• [Set exercise]: Copy out the material below line for line, leaving out the pictures.

***

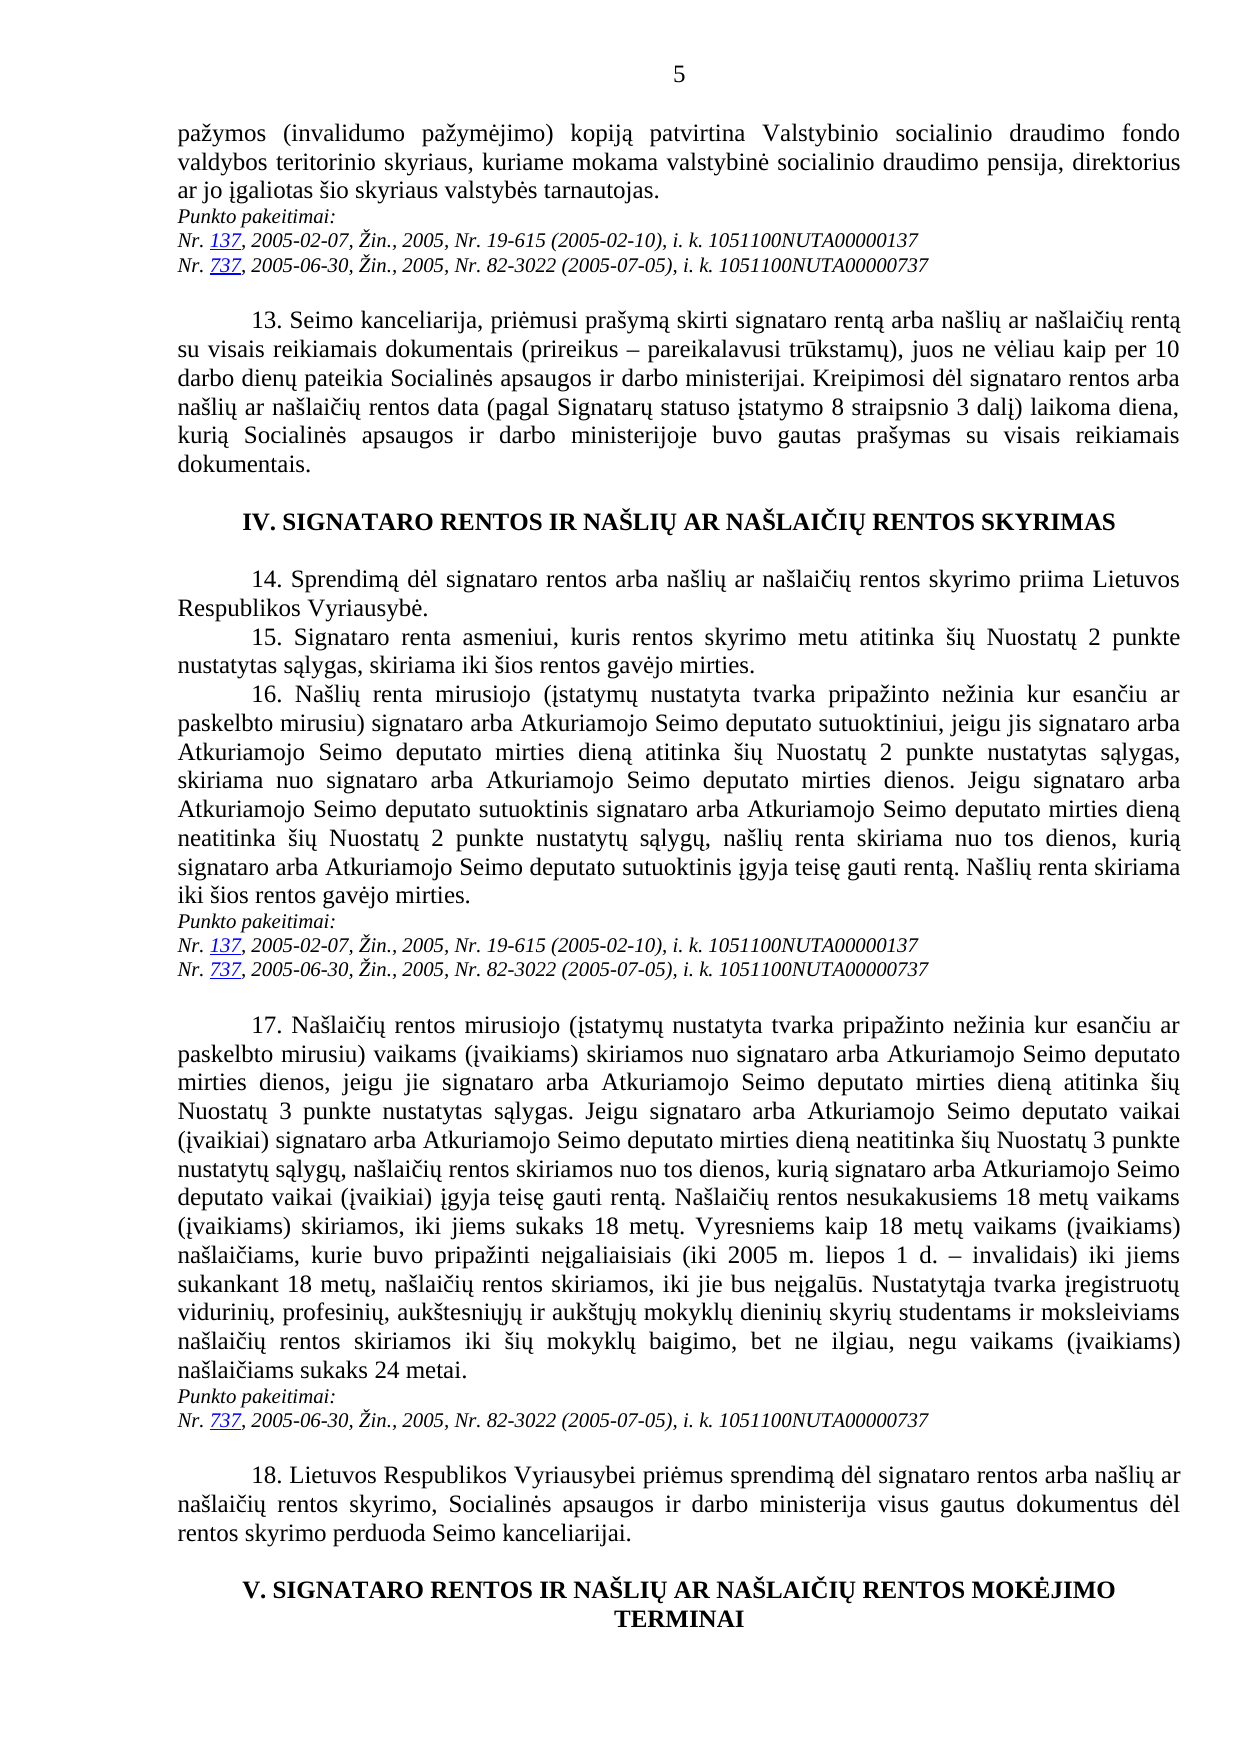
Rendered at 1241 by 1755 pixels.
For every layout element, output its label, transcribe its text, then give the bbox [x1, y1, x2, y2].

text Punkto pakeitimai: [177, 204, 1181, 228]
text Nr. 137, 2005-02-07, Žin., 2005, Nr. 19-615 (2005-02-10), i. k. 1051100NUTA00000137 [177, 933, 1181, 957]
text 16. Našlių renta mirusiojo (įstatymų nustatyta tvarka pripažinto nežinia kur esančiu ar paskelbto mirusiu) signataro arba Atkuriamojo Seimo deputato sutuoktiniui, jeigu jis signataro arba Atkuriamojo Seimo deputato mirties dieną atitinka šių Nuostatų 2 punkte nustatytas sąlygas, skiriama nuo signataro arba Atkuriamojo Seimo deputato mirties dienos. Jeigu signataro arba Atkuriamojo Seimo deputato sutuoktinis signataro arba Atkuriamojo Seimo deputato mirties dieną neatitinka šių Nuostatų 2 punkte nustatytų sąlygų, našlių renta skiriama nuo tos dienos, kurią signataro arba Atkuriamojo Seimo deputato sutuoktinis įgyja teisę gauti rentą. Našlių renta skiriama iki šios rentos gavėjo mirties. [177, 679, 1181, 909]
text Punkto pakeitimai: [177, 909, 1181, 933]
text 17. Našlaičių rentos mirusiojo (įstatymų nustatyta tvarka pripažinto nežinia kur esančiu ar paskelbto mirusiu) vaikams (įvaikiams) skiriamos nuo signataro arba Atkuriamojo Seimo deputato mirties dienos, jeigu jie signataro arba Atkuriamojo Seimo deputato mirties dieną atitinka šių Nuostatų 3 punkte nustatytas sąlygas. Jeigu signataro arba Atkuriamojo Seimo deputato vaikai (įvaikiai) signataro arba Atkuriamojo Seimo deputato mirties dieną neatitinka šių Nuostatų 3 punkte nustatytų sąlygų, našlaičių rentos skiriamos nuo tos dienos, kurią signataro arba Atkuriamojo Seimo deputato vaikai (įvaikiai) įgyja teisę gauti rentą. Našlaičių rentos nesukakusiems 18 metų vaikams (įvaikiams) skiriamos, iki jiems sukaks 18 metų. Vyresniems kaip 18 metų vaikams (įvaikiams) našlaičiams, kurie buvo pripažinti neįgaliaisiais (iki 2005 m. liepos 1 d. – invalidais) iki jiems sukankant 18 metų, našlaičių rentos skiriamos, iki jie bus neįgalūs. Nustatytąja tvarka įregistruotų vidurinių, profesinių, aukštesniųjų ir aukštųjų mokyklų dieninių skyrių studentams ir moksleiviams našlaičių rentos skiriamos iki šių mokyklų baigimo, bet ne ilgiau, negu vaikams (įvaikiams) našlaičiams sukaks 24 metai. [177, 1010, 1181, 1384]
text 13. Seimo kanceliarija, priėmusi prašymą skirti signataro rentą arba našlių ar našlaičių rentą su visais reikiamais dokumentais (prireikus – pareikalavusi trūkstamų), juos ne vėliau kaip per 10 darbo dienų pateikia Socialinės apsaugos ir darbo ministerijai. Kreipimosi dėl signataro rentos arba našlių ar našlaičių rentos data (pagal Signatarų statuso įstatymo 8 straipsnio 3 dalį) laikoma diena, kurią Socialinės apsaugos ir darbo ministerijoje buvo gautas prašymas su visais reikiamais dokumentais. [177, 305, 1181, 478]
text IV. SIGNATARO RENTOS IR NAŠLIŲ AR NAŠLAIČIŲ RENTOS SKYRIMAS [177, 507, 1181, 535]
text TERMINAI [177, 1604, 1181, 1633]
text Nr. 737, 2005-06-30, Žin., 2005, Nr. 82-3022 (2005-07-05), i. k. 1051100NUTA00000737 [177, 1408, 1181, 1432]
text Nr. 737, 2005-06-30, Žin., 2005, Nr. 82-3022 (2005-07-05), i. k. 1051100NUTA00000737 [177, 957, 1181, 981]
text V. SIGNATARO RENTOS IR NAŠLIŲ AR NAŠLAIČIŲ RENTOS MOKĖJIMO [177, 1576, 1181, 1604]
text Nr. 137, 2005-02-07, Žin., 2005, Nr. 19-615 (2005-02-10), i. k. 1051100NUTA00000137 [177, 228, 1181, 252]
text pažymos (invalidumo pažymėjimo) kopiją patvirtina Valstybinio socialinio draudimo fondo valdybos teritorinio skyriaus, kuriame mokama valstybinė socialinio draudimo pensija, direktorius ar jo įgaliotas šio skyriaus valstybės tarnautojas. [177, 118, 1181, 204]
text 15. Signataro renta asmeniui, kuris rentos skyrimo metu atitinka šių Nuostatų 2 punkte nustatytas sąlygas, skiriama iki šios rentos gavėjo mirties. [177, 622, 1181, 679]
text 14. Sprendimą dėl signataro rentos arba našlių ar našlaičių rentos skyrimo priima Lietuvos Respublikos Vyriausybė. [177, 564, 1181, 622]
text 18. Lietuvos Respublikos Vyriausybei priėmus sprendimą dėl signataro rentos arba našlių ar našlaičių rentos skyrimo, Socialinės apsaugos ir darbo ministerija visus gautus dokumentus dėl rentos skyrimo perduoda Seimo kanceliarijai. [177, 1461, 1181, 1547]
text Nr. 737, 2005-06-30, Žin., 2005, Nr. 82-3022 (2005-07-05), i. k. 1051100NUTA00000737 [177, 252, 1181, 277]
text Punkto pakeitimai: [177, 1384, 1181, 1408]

***

• [Answer to the exercise]:
Rendered at 1241 by 1755 pixels.
For every layout element, output its label, transcribe its text, then give the bbox [x1, y1, x2, y2].

text Punkto pakeitimai: [177, 204, 1181, 228]
text Nr. 137, 2005-02-07, Žin., 2005, Nr. 19-615 (2005-02-10), i. k. 1051100NUTA00000137 [177, 933, 1181, 957]
text 16. Našlių renta mirusiojo (įstatymų nustatyta tvarka pripažinto nežinia kur esančiu ar paskelbto mirusiu) signataro arba Atkuriamojo Seimo deputato sutuoktiniui, jeigu jis signataro arba Atkuriamojo Seimo deputato mirties dieną atitinka šių Nuostatų 2 punkte nustatytas sąlygas, skiriama nuo signataro arba Atkuriamojo Seimo deputato mirties dienos. Jeigu signataro arba Atkuriamojo Seimo deputato sutuoktinis signataro arba Atkuriamojo Seimo deputato mirties dieną neatitinka šių Nuostatų 2 punkte nustatytų sąlygų, našlių renta skiriama nuo tos dienos, kurią signataro arba Atkuriamojo Seimo deputato sutuoktinis įgyja teisę gauti rentą. Našlių renta skiriama iki šios rentos gavėjo mirties. [177, 679, 1181, 909]
text Punkto pakeitimai: [177, 909, 1181, 933]
text 17. Našlaičių rentos mirusiojo (įstatymų nustatyta tvarka pripažinto nežinia kur esančiu ar paskelbto mirusiu) vaikams (įvaikiams) skiriamos nuo signataro arba Atkuriamojo Seimo deputato mirties dienos, jeigu jie signataro arba Atkuriamojo Seimo deputato mirties dieną atitinka šių Nuostatų 3 punkte nustatytas sąlygas. Jeigu signataro arba Atkuriamojo Seimo deputato vaikai (įvaikiai) signataro arba Atkuriamojo Seimo deputato mirties dieną neatitinka šių Nuostatų 3 punkte nustatytų sąlygų, našlaičių rentos skiriamos nuo tos dienos, kurią signataro arba Atkuriamojo Seimo deputato vaikai (įvaikiai) įgyja teisę gauti rentą. Našlaičių rentos nesukakusiems 18 metų vaikams (įvaikiams) skiriamos, iki jiems sukaks 18 metų. Vyresniems kaip 18 metų vaikams (įvaikiams) našlaičiams, kurie buvo pripažinti neįgaliaisiais (iki 2005 m. liepos 1 d. – invalidais) iki jiems sukankant 18 metų, našlaičių rentos skiriamos, iki jie bus neįgalūs. Nustatytąja tvarka įregistruotų vidurinių, profesinių, aukštesniųjų ir aukštųjų mokyklų dieninių skyrių studentams ir moksleiviams našlaičių rentos skiriamos iki šių mokyklų baigimo, bet ne ilgiau, negu vaikams (įvaikiams) našlaičiams sukaks 24 metai. [177, 1010, 1181, 1384]
text 13. Seimo kanceliarija, priėmusi prašymą skirti signataro rentą arba našlių ar našlaičių rentą su visais reikiamais dokumentais (prireikus – pareikalavusi trūkstamų), juos ne vėliau kaip per 10 darbo dienų pateikia Socialinės apsaugos ir darbo ministerijai. Kreipimosi dėl signataro rentos arba našlių ar našlaičių rentos data (pagal Signatarų statuso įstatymo 8 straipsnio 3 dalį) laikoma diena, kurią Socialinės apsaugos ir darbo ministerijoje buvo gautas prašymas su visais reikiamais dokumentais. [177, 305, 1181, 478]
text IV. SIGNATARO RENTOS IR NAŠLIŲ AR NAŠLAIČIŲ RENTOS SKYRIMAS [177, 507, 1181, 535]
text TERMINAI [177, 1604, 1181, 1633]
text Nr. 737, 2005-06-30, Žin., 2005, Nr. 82-3022 (2005-07-05), i. k. 1051100NUTA00000737 [177, 1408, 1181, 1432]
text Nr. 737, 2005-06-30, Žin., 2005, Nr. 82-3022 (2005-07-05), i. k. 1051100NUTA00000737 [177, 957, 1181, 981]
text V. SIGNATARO RENTOS IR NAŠLIŲ AR NAŠLAIČIŲ RENTOS MOKĖJIMO [177, 1576, 1181, 1604]
text Nr. 137, 2005-02-07, Žin., 2005, Nr. 19-615 (2005-02-10), i. k. 1051100NUTA00000137 [177, 228, 1181, 252]
text pažymos (invalidumo pažymėjimo) kopiją patvirtina Valstybinio socialinio draudimo fondo valdybos teritorinio skyriaus, kuriame mokama valstybinė socialinio draudimo pensija, direktorius ar jo įgaliotas šio skyriaus valstybės tarnautojas. [177, 118, 1181, 204]
text 15. Signataro renta asmeniui, kuris rentos skyrimo metu atitinka šių Nuostatų 2 punkte nustatytas sąlygas, skiriama iki šios rentos gavėjo mirties. [177, 622, 1181, 679]
text 14. Sprendimą dėl signataro rentos arba našlių ar našlaičių rentos skyrimo priima Lietuvos Respublikos Vyriausybė. [177, 564, 1181, 622]
text 18. Lietuvos Respublikos Vyriausybei priėmus sprendimą dėl signataro rentos arba našlių ar našlaičių rentos skyrimo, Socialinės apsaugos ir darbo ministerija visus gautus dokumentus dėl rentos skyrimo perduoda Seimo kanceliarijai. [177, 1461, 1181, 1547]
text Nr. 737, 2005-06-30, Žin., 2005, Nr. 82-3022 (2005-07-05), i. k. 1051100NUTA00000737 [177, 252, 1181, 277]
text Punkto pakeitimai: [177, 1384, 1181, 1408]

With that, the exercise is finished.